-- begin RECORDS FOR THE EXERCISE --
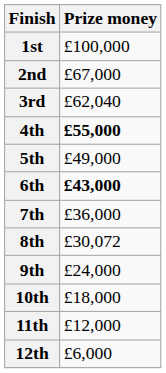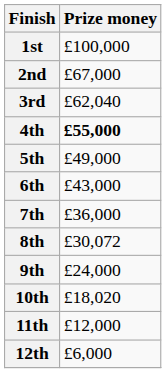6th | Prize money: bold -> normal
10th | Prize money: £18,000 -> £18,020
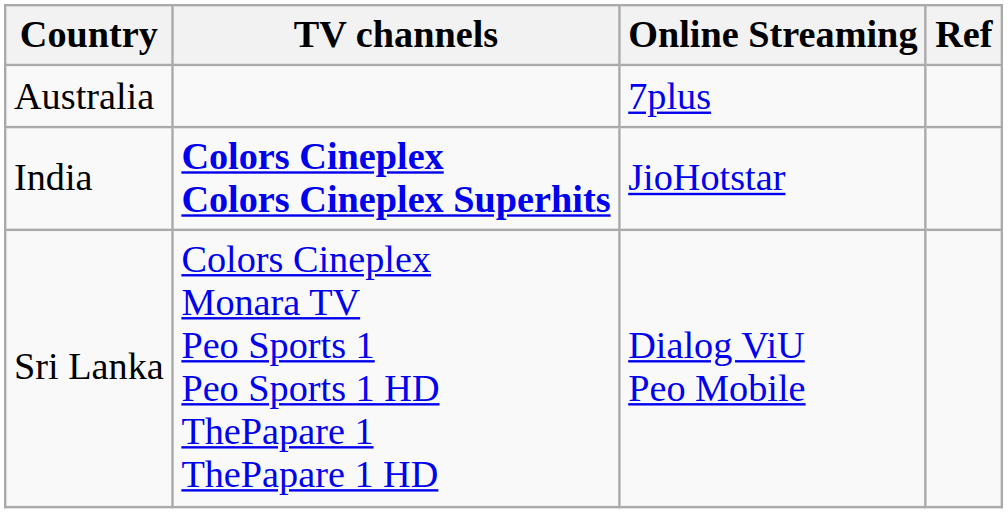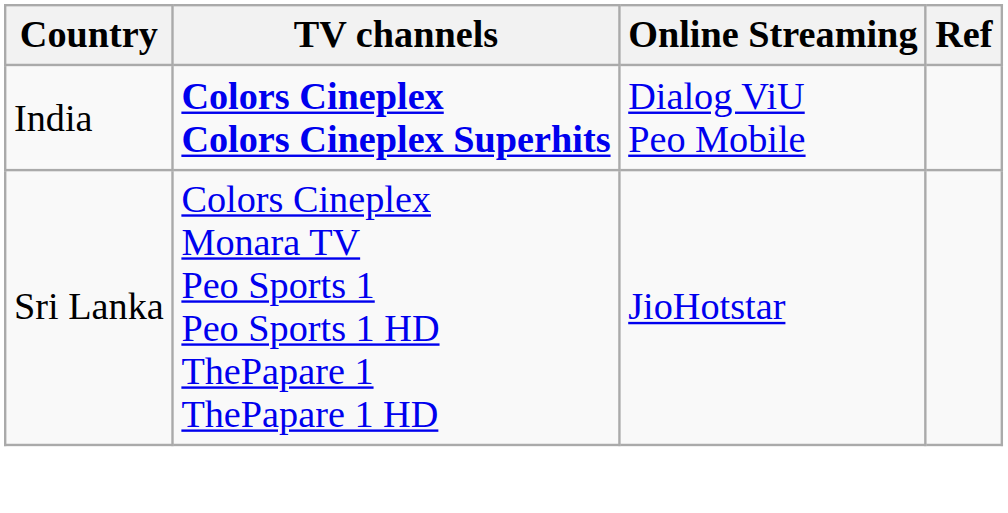- row: Australia | 7plus
India | Online Streaming: JioHotstar -> Dialog ViU Peo Mobile
Sri Lanka | Online Streaming: Dialog ViU Peo Mobile -> JioHotstar
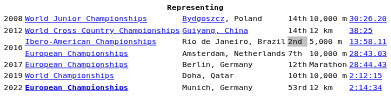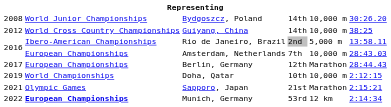Guiyang, China | column 5: 12 km -> 10,000 m
+ row: 2021 | Olympic Games | Sapporo, Japan | 21st | Marathon | 2:15:21
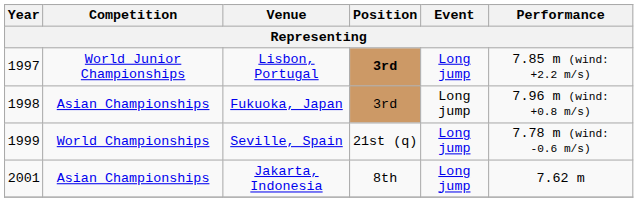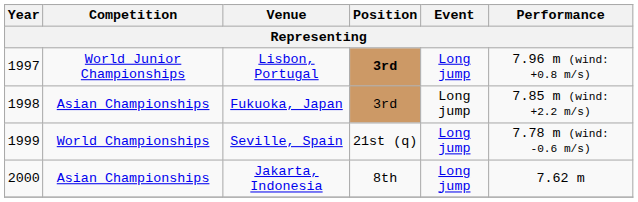Lisbon, Portugal | Performance: 7.85 m (wind: +2.2 m/s) -> 7.96 m (wind: +0.8 m/s)
Fukuoka, Japan | Performance: 7.96 m (wind: +0.8 m/s) -> 7.85 m (wind: +2.2 m/s)
Jakarta, Indonesia | Year: 2001 -> 2000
-- end RECORDS FOR THE EXERCISE --
• [YOUR INSTRUCTIONS]: Reproduce every line of text in the listing above exactly, leaving out the pictures.

• [FULL ANSWER]:
6th | Prize money: bold -> normal
10th | Prize money: £18,000 -> £18,020
- row: Australia | 7plus
India | Online Streaming: JioHotstar -> Dialog ViU Peo Mobile
Sri Lanka | Online Streaming: Dialog ViU Peo Mobile -> JioHotstar
Guiyang, China | column 5: 12 km -> 10,000 m
+ row: 2021 | Olympic Games | Sapporo, Japan | 21st | Marathon | 2:15:21
Lisbon, Portugal | Performance: 7.85 m (wind: +2.2 m/s) -> 7.96 m (wind: +0.8 m/s)
Fukuoka, Japan | Performance: 7.96 m (wind: +0.8 m/s) -> 7.85 m (wind: +2.2 m/s)
Jakarta, Indonesia | Year: 2001 -> 2000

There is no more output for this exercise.